Research topics

I have to do a research papper for my finance seminar, and i want to know if you guys could give me ideas of some Research topics that could help me out, Right now im reading this research papper called “The effect of derivatives on risk and firm value”

What’s the area of Finance you are interested in?

I like derivatives but also corporate finance.

Asset pricing modesl? An easy way to answer your question would be to look through several issues of the the journal of Finance.

Sign-up on ssrn and use the advanced search. Check for papers on subjects you’re interested in written in the last year with a lot of downloads.

The thing to remember about asset pricing models is that they don’t (directly) tell you what the price of an asset is. You’d think it would, given that’s what they’re called. But they don’t.

I spent a lot of time confused about where the asset price actually is in an asset pricing model.

They just tell you the discount rate to use to price an asset (which happens to be the expected growth rate for something with a particular set of risks/characteristicss).

Also, what level of class are you doing? If a seminar can be as broad as to include corporate finance and derivatives, it is probably an undergraduate seminar. A graduate seminar would usually already be restricted to either corpfin or derivatives.

Not that there’s anything wrong with being in an undergraduate seminar. We’ve all been (or still are) undergraduates at one point…

…but telling an undergrad to go search the Journal of Finance for a research topic may be a bit too ambitious.


Here’s my suggestion:

Look at the titles of articles in the Journal of Finance, Journal of Portfolio Management, Journal of Investment Managment, and the like. If there is any hint of interest in one of those topics, then go read the abstract. If it is still interesting, then read the introduction and conclusion of the articles.

Importantly, don’t worry if you can understand the articles fully or not (though you should at least understand what it is they are studying, even if you get lost at some point in the article).

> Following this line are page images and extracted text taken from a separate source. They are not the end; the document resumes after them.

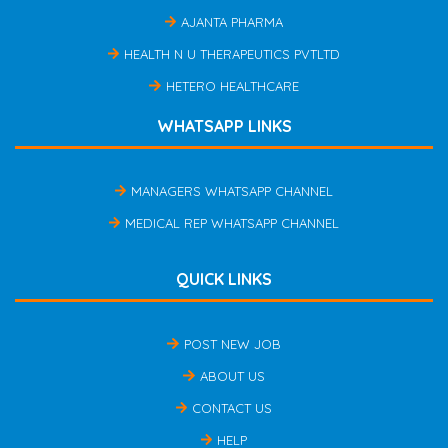
AJANTA PHARMA
HEALTH N U THERAPEUTICS PVTLTD
HETERO HEALTHCARE
WHATSAPP LINKS
MANAGERS WHATSAPP CHANNEL
MEDICAL REP WHATSAPP CHANNEL
QUICK LINKS
POST NEW JOB
ABOUT US
CONTACT US
HELP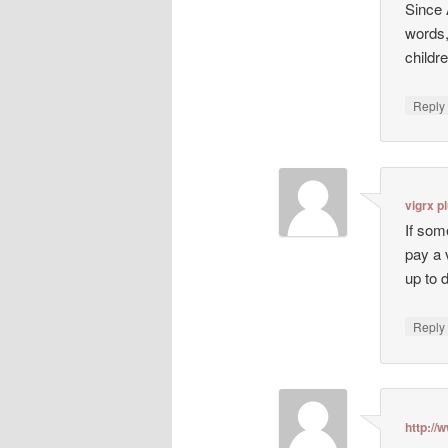
Since 
words,
childr
Repl
vigrx p
If som
pay a 
up to 
Repl
http:/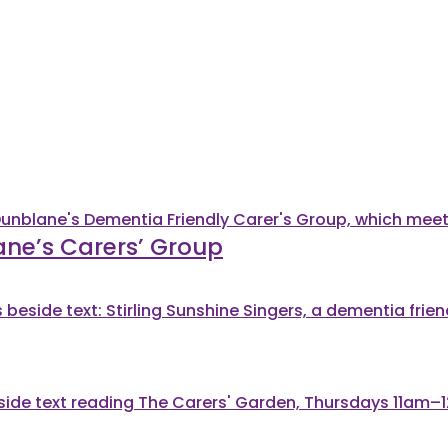
ane’s Carers’ Group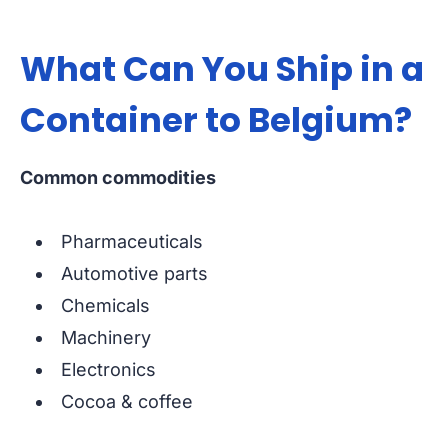
What Can You Ship in a
Container to Belgium?
Common commodities
Pharmaceuticals
Automotive parts
Chemicals
Machinery
Electronics
Cocoa & coffee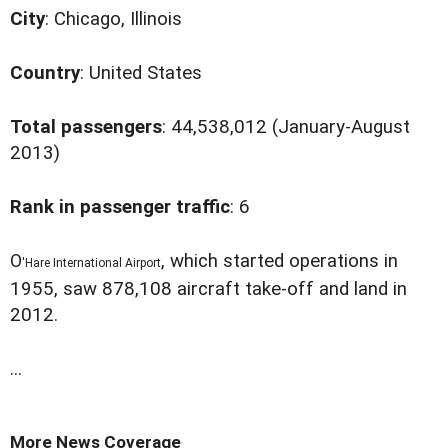
City
: Chicago, Illinois
Country
: United States
Total passengers
: 44,538,012 (January-August
2013)
Rank in passenger traffic
: 6
O
, which started operations in
'Hare International Airport
1955, saw 878,108 aircraft take-off and land in
2012.
...
More News Coverage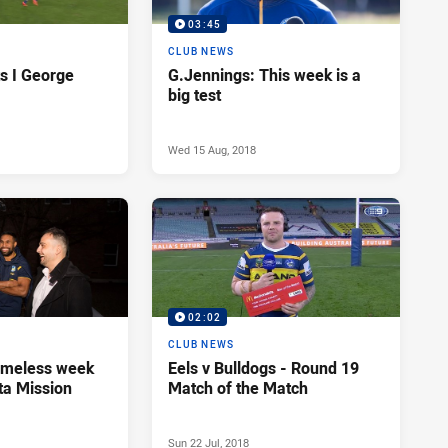
03:45
CLUB NEWS
s I George
G.Jennings: This week is a
big test
Wed 15 Aug, 2018
02:02
CLUB NEWS
omeless week
Eels v Bulldogs - Round 19
ta Mission
Match of the Match
Sun 22 Jul, 2018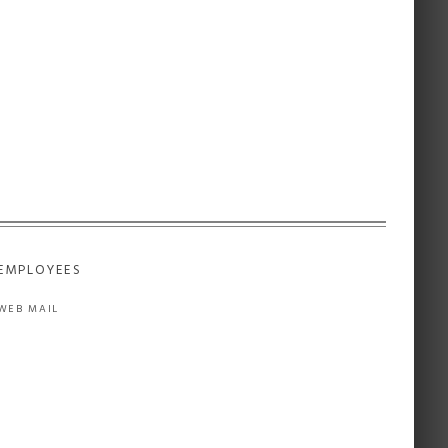
EMPLOYEES
WEB MAIL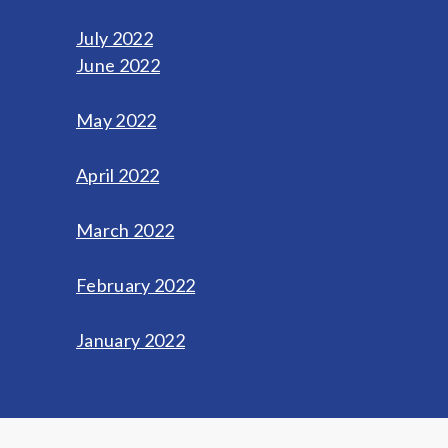
July 2022
June 2022
May 2022
April 2022
March 2022
February 2022
January 2022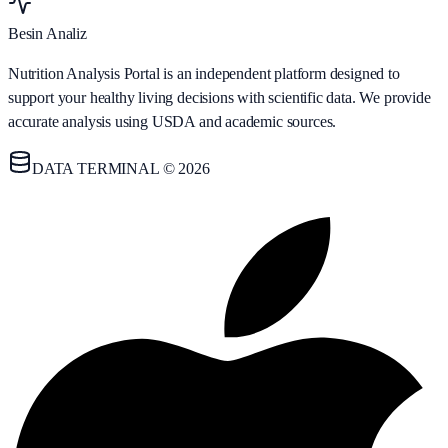
Besin Analiz
Nutrition Analysis Portal is an independent platform designed to
support your healthy living decisions with scientific data. We provide
accurate analysis using USDA and academic sources.
DATA TERMINAL © 2026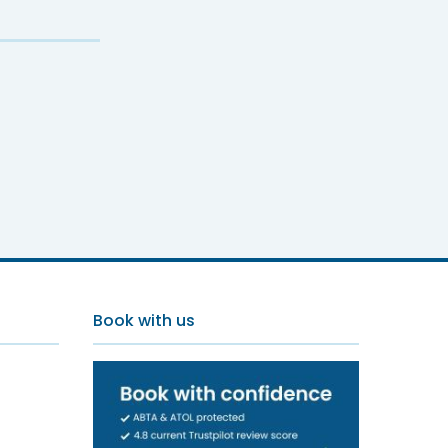
Oura
Book with us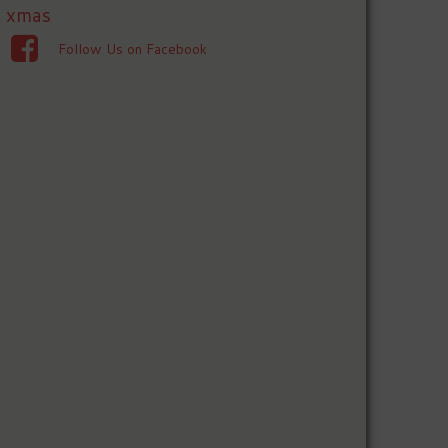
xmas
Follow Us on Facebook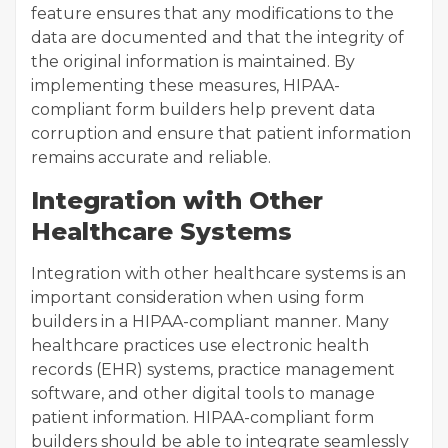
feature ensures that any modifications to the
data are documented and that the integrity of
the original information is maintained. By
implementing these measures, HIPAA-
compliant form builders help prevent data
corruption and ensure that patient information
remains accurate and reliable.
Integration with Other
Healthcare Systems
Integration with other healthcare systems is an
important consideration when using form
builders in a HIPAA-compliant manner. Many
healthcare practices use electronic health
records (EHR) systems, practice management
software, and other digital tools to manage
patient information. HIPAA-compliant form
builders should be able to integrate seamlessly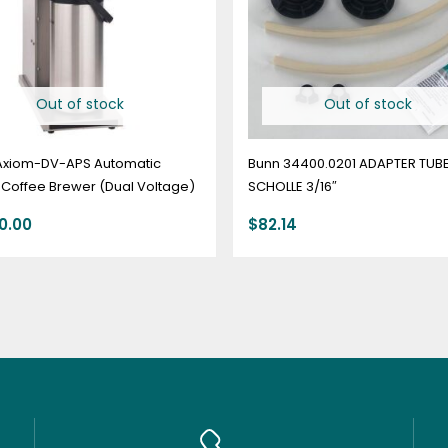
Out of stock
Out of stock
Axiom-DV-APS Automatic
Bunn 34400.0201 ADAPTER TUBE
 Coffee Brewer (Dual Voltage)
SCHOLLE 3/16″
50.00
$
82.14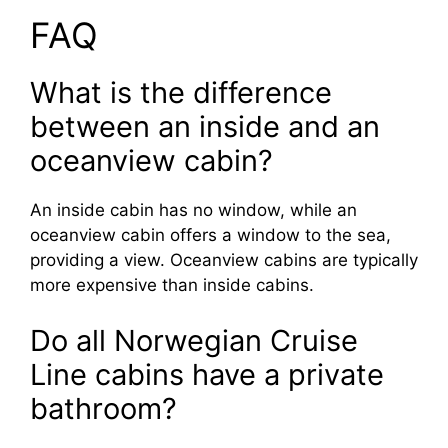
FAQ
What is the difference
between an inside and an
oceanview cabin?
An inside cabin has no window, while an
oceanview cabin offers a window to the sea,
providing a view. Oceanview cabins are typically
more expensive than inside cabins.
Do all Norwegian Cruise
Line cabins have a private
bathroom?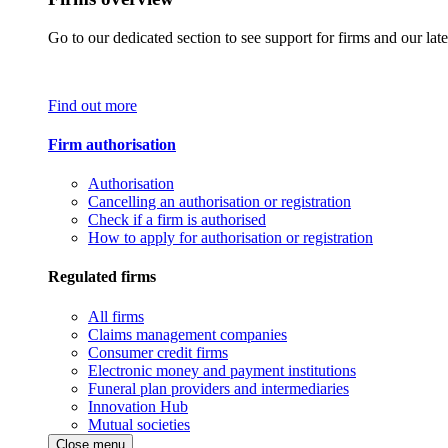
Go to our dedicated section to see support for firms and our late
Find out more
Firm authorisation
Authorisation
Cancelling an authorisation or registration
Check if a firm is authorised
How to apply for authorisation or registration
Regulated firms
All firms
Claims management companies
Consumer credit firms
Electronic money and payment institutions
Funeral plan providers and intermediaries
Innovation Hub
Mutual societies
Close menu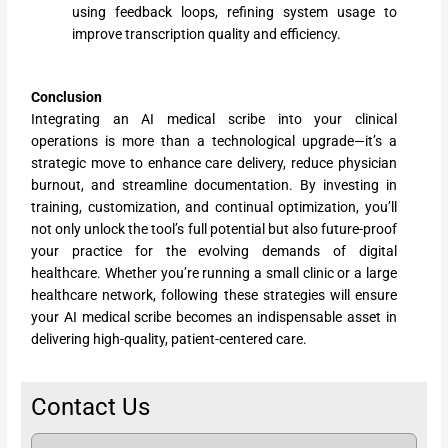
using feedback loops, refining system usage to
improve transcription quality and efficiency.
Conclusion
Integrating an AI medical scribe into your clinical
operations is more than a technological upgrade—it’s a
strategic move to enhance care delivery, reduce physician
burnout, and streamline documentation. By investing in
training, customization, and continual optimization, you’ll
not only unlock the tool’s full potential but also future-proof
your practice for the evolving demands of digital
healthcare. Whether you’re running a small clinic or a large
healthcare network, following these strategies will ensure
your AI medical scribe becomes an indispensable asset in
delivering high-quality, patient-centered care.
Contact Us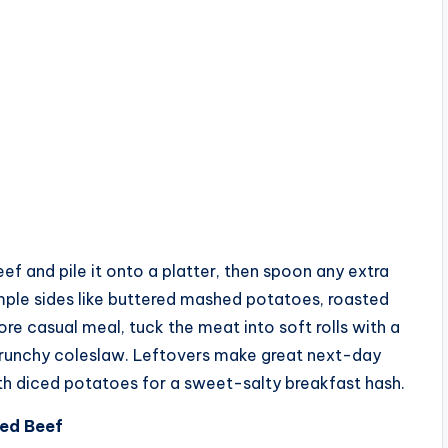
beef and pile it onto a platter, then spoon any extra
imple sides like buttered mashed potatoes, roasted
re casual meal, tuck the meat into soft rolls with a
 crunchy coleslaw. Leftovers make great next-day
h diced potatoes for a sweet-salty breakfast hash.
ned Beef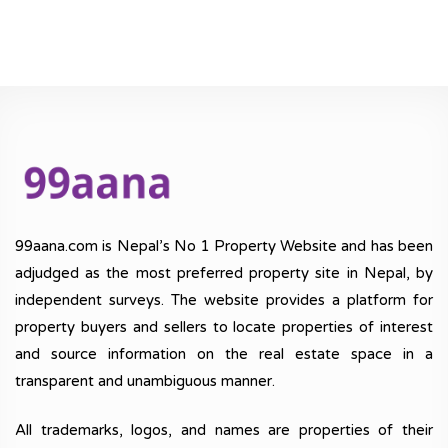
99aana.com is Nepal’s No 1 Property Website and has been
adjudged as the most preferred property site in Nepal, by
independent surveys. The website provides a platform for
property buyers and sellers to locate properties of interest
and source information on the real estate space in a
transparent and unambiguous manner.
All trademarks, logos, and names are properties of their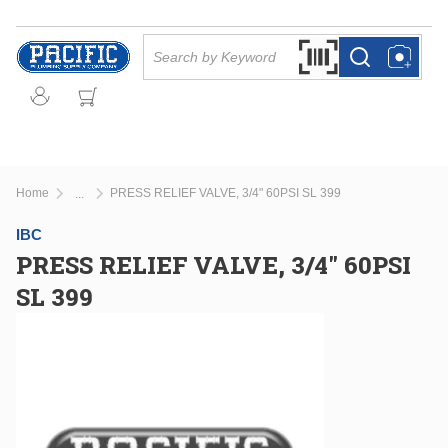
Skip to main content
Site Search
Search by Barcode Or
more info
more info
Home
PRESS RELIEF VALVE, 3/4" 60PSI SL 399
...
more info
IBC
PRESS RELIEF VALVE, 3/4" 60PSI
SL 399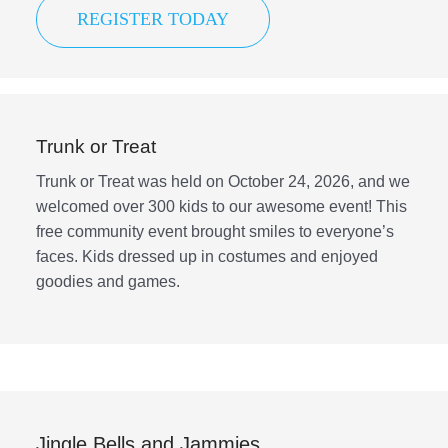
REGISTER TODAY
Trunk or Treat
Trunk or Treat was held on October 24, 2026, and we
welcomed over 300 kids to our awesome event! This
free community event brought smiles to everyone’s
faces. Kids dressed up in costumes and enjoyed
goodies and games.
Jingle Bells and Jammies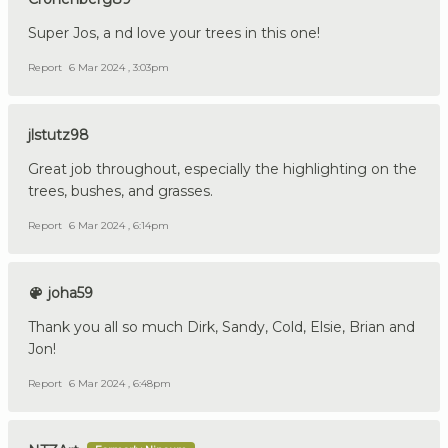
Super Jos, a nd love your trees in this one!
Report
6 Mar 2024 , 3:03pm
jlstutz98
Great job throughout, especially the highlighting on the
trees, bushes, and grasses.
Report
6 Mar 2024 , 6:14pm
joha59
Thank you all so much Dirk, Sandy, Cold, Elsie, Brian and
Jon!
Report
6 Mar 2024 , 6:48pm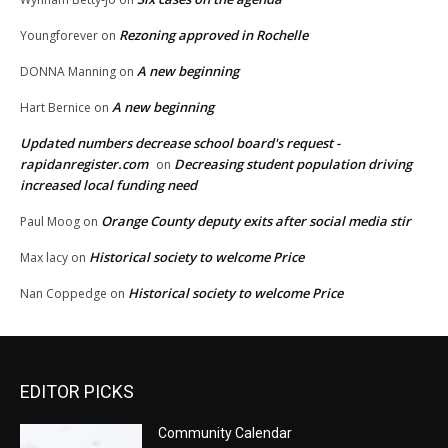
Rezoning approved in Rochelle
Youngforever
on
A new beginning
DONNA Manning
on
A new beginning
Hart Bernice
on
Updated numbers decrease school board's request -
rapidanregister.com
Decreasing student population driving
on
increased local funding need
Orange County deputy exits after social media stir
Paul Moog
on
Historical society to welcome Price
Max lacy
on
Historical society to welcome Price
Nan Coppedge
on
EDITOR PICKS
Community Calendar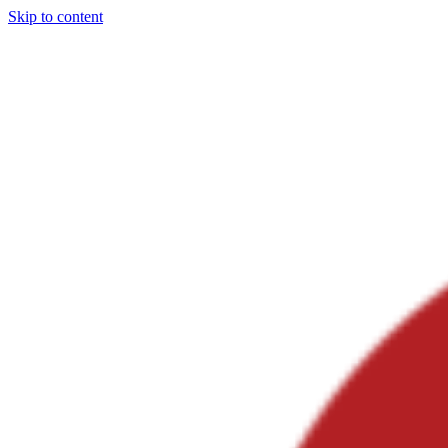
Skip to content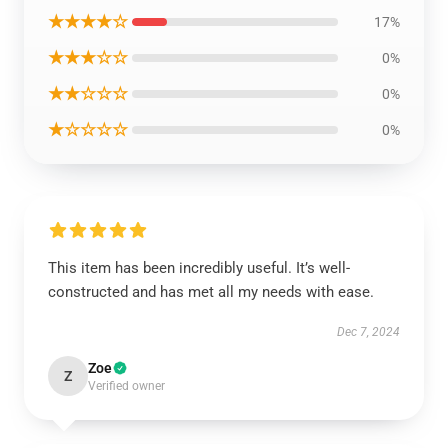
★★★★☆
17%
★★★☆☆
0%
★★☆☆☆
0%
★☆☆☆☆
0%
This item has been incredibly useful. It’s well-
constructed and has met all my needs with ease.
Dec 7, 2024
Zoe
Z
Verified owner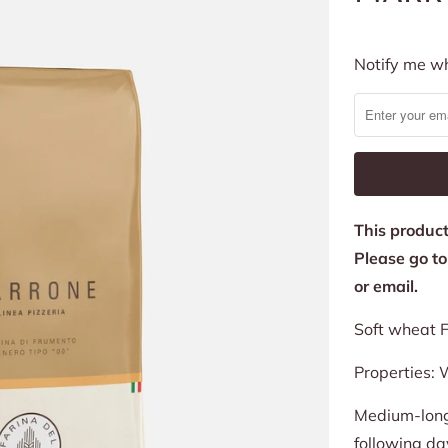
Notify
Notify me wh
me
when
this
product
is
This product 
available:
Please go t
or email.
Soft wheat F
Properties:
W
Medium-long 
following da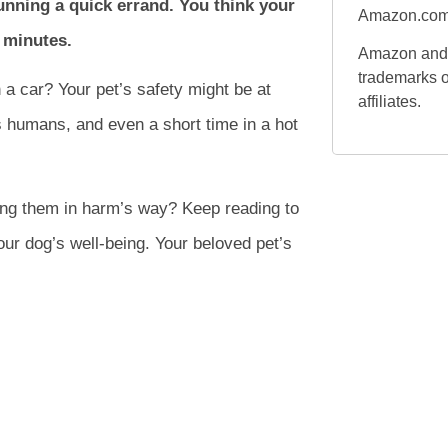
running a quick errand. You think your
Amazon.com
w minutes.
Amazon and 
trademarks o
 a car? Your pet’s safety might be at
affiliates.
as humans, and even a short time in a hot
ting them in harm’s way? Keep reading to
ur dog’s well-being. Your beloved pet’s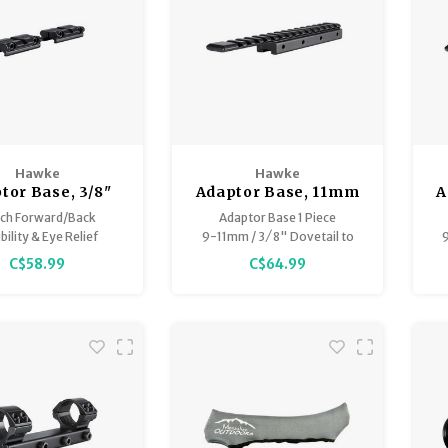
Hawke
Hawke
tor Base, 3/8"
Adaptor Base, 11mm
A
) to Weaver 2pc.
(Airgun) & 3/8"
ch Forward/Back
Adaptor Base 1 Piece
(Rifle) to
ibility & Eye Relief
9-11mm / 3 ⁄ 8" Dovetail to
9
Weaver/Picatinny x
uble Hex Screws
Weaver / Picatinny Extension
C$58.99
C$64.99
Black Anodised High
6.8" long
rade Aluminium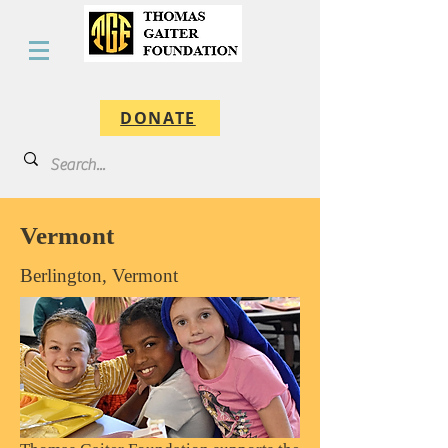
DONATE
Vermont
Berlington, Vermont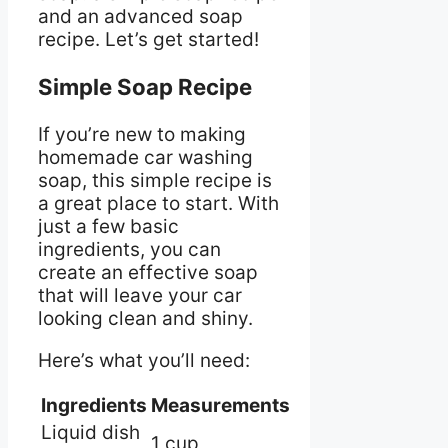
and an advanced soap
recipe. Let’s get started!
Simple Soap Recipe
If you’re new to making
homemade car washing
soap, this simple recipe is
a great place to start. With
just a few basic
ingredients, you can
create an effective soap
that will leave your car
looking clean and shiny.
Here’s what you’ll need:
Ingredients
Measurements
Liquid dish
1 cup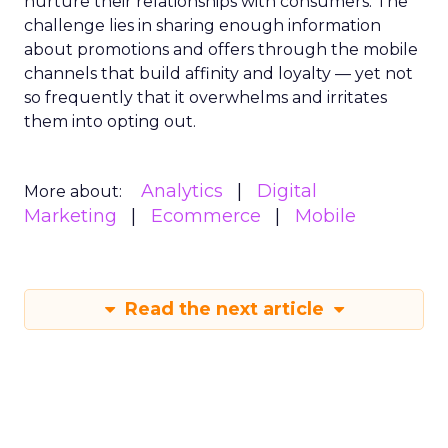
nurture their relationships with consumers. The
challenge lies in sharing enough information
about promotions and offers through the mobile
channels that build affinity and loyalty — yet not
so frequently that it overwhelms and irritates
them into opting out.
Analytics
Digital
More about:
Marketing
Ecommerce
Mobile
Read the next article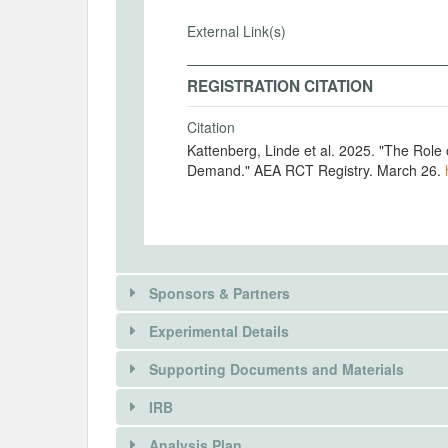
External Link(s)
REGISTRATION CITATION
Citation
Kattenberg, Linde et al. 2025. "The Rol
Demand." AEA RCT Registry. March 26.
Sponsors & Partners
Experimental Details
Supporting Documents and Materials
IRB
INTERVENTIONS
Analysis Plan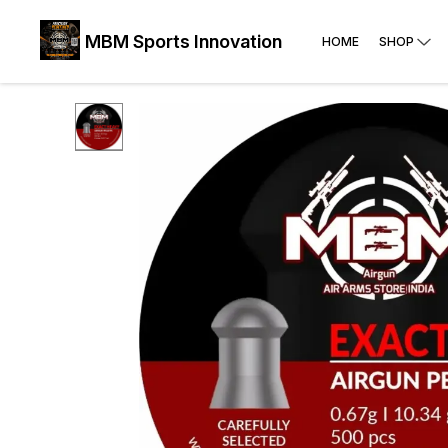
MBM Sports Innovation
HOME
SHOP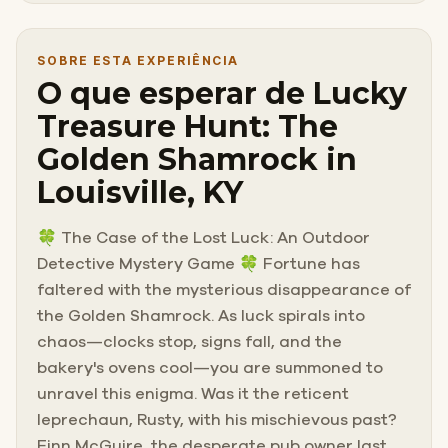
SOBRE ESTA EXPERIÊNCIA
O que esperar de Lucky
Treasure Hunt: The
Golden Shamrock in
Louisville, KY
🍀 The Case of the Lost Luck: An Outdoor
Detective Mystery Game 🍀 Fortune has
faltered with the mysterious disappearance of
the Golden Shamrock. As luck spirals into
chaos—clocks stop, signs fall, and the
bakery's ovens cool—you are summoned to
unravel this enigma. Was it the reticent
leprechaun, Rusty, with his mischievous past?
Finn McGuire, the desperate pub owner last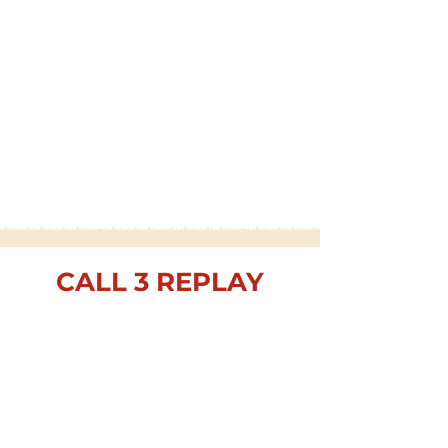
CALL 3 REPLAY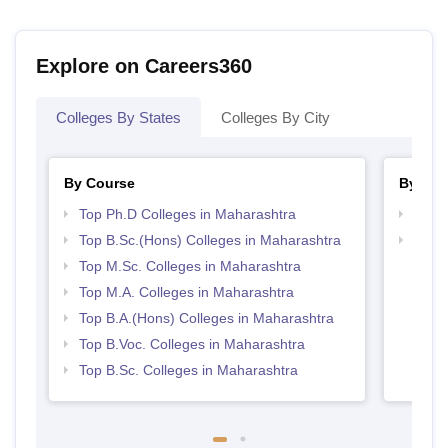
Explore on Careers360
Colleges By States
Colleges By City
By Course
By Str
Top Ph.D Colleges in Maharashtra
Top 
Top B.Sc.(Hons) Colleges in Maharashtra
Top 
Top M.Sc. Colleges in Maharashtra
Top M.A. Colleges in Maharashtra
Top B.A.(Hons) Colleges in Maharashtra
Top B.Voc. Colleges in Maharashtra
Top B.Sc. Colleges in Maharashtra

THEN, go to your professor and say “I was looking at X, Y, and Z and found these things interesting: how can I turn one of those topics into a DOABLE research paper.”

If your professor is any good, they’ll suggest a line of study that fits your abilities, and - importantly - give you some hints about how deep to go into the topic.

The key issue is that if it’s cutting-edge enough to make it into one of those journals, it is very likely too challenging for an undergrad (or even an early graduate student) to improve upon in a class paper; your professor can help you figure out how big a piece to bite off without giving yourself indigestion.

(If I’m wrong in my assumption and you are in a graduate program, then this advice still works, but you should be able to understand more of the journal articles before getting lost. The “read a few abstracts then go talk to your professor” is still useful advice).

Here is an example of an asset pricing model that uses garbage as a measure of consumption:

bchadwick is correct asking about the level of class. I took an advanced PhD class on research with professor Fama and most students in class were interested in topics of the caliber similar to the caliber of the Journal of Finance though clearly the final papers weren’t as advanced the ones in the Journal of Finance. I did empirical work and wrote a paper on persistence in performance of CTAs using Fama-McBeth regression and quintile methodology. Several students wrote a paper that tried to explain the hml factor as the premium of financial distress, another student wrote a paper about key factors in explaining returns of corporate bonds, another student wrote a paper about impact of dispersion of analysts’ forecasts on future earnings, etc. There were lots of very diverse ideas covered.